Au cours du dernier trimestre, AMD a fait preuve d'une résilience exceptionnelle et d'une forte trajectoire de croissance. Le chiffre d'affaires total a atteint 10,27 milliards de dollars, soit une augmentation de 34 % par rapport à l'année précédente. Ce résultat a dépassé les prévisions consensuelles des analystes du London Stock Exchange Group (LSEG), qui tablaient sur un niveau plus prudent de 9,67 milliards de dollars. Une vision encore plus convaincante se dégage lorsque l'on se concentre directement sur la rentabilité. Le bénéfice par action (BPA) ajusté de 1,53 dollar a largement dépassé les attentes, qui étaient fixées à 1,32 dollar. Le bénéfice net a ainsi triplé par rapport à l'année précédente, démontrant la capacité de l'entreprise à convertir efficacement ses revenus en valeur réelle pour ses actionnaires.
Évolution du cours de l'action AMD au cours des cinq dernières années
Où l'entreprise obtient-elle les meilleurs résultats ?
Le succès de l'entreprise au cours de la période observée n'est pas le résultat d'un seul produit, mais reflète plutôt l'effet direct d'un portefeuille diversifié qui répond rapidement à la numérisation mondiale. Le segment des centres de données a joué un rôle prépondérant, enregistrant un chiffre d'affaires de 5,4 milliards de dollars et une augmentation de 39 % par rapport à l'année précédente, grâce à la demande massive d'accélérateurs d'IA et de processeurs de serveurs dans le cadre de la modernisation des infrastructures des entreprises. Parallèlement, la division Client & Gaming, qui comprend les processeurs pour ordinateurs personnels et portables, a réalisé un chiffre d'affaires de 3,9 milliards de dollars. Cette augmentation de 37 % par rapport à l'année dernière confirme le succès de l'expansion de la gamme de produits Ryzen, qui augmente systématiquement sa part de marché au détriment de ses concurrents traditionnels. La stabilité globale de l'écosystème est encore renforcée par le segment des systèmes embarqués qui, avec un chiffre d'affaires de 950 millions de dollars, affiche une tendance de croissance modérée mais stable.
Pourquoi les actions ont-elles baissé ?
Malgré des résultats exceptionnels, les actions AMD ont connu leur pire journée de cotation depuis 2017, ce qui s'est traduit par une baisse de 17 % de leur valeur boursière*. Cependant, la cause ne réside pas dans un affaiblissement des indicateurs fondamentaux. Encouragés par l'expansion massive de l'IA, les investisseurs avaient anticipé des perspectives plus ambitieuses pour le premier trimestre 2026. Les prévisions de chiffre d'affaires de 9,8 milliards de dollars, bien que toujours supérieures aux estimations initiales des analystes, ont été perçues par le marché comme un signal insuffisant dans le contexte de l'essor actuel. L'incertitude a également été accentuée par les contrôles à l'exportation vers la Chine, où la réglementation devrait entraîner une baisse de près de 75 % des ventes de certaines puces. [1]

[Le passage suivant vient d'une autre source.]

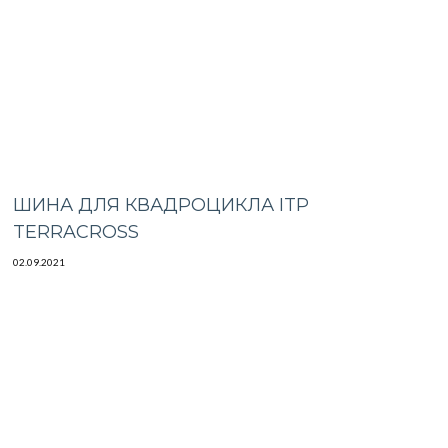
ШИНА ДЛЯ КВАДРОЦИКЛА ITP
TERRACROSS
02.09.2021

Perspectives stratégiques et innovation
En réponse aux risques actuels, les perspectives d'avenir se concentrent sur la finalisation de la production de la puce MI450 et l'intégration du système complet d'IA Helios, dont les livraisons sont prévues pour le second semestre. Dans le même temps, les partenariats avec des géants tels qu'OpenAI et Oracle constituent un signal positif, confirmant la maturité des solutions technologiques d'AMD, qui représentent ainsi une alternative à part entière à l'infrastructure de Nvidia pour les leaders dans le domaine de l'intelligence artificielle générative. Enfin, il est tout aussi important de souligner les propos de la direction d'AMD. « L'intelligence artificielle progresse à un rythme qui dépasse mes attentes initiales. La demande en processeurs pour serveurs est actuellement extrêmement forte, car les entreprises du monde entier modernisent leurs centres de données », a déclaré la PDG Lisa Su.
* Les performances passées ne préjugent pas des résultats futurs.
[1] Les déclarations prospectives sont basées sur des hypothèses et des attentes actuelles qui peuvent être inexactes ou fondées sur la conjoncture économique actuelle, susceptible de changer. Ces déclarations ne constituent pas des garanties de performances futures. Elles comportent des risques et d'autres incertitudes difficiles à prévoir. Les résultats réels peuvent différer sensiblement de ceux exprimés ou sous-entendus dans les déclarations prospectives.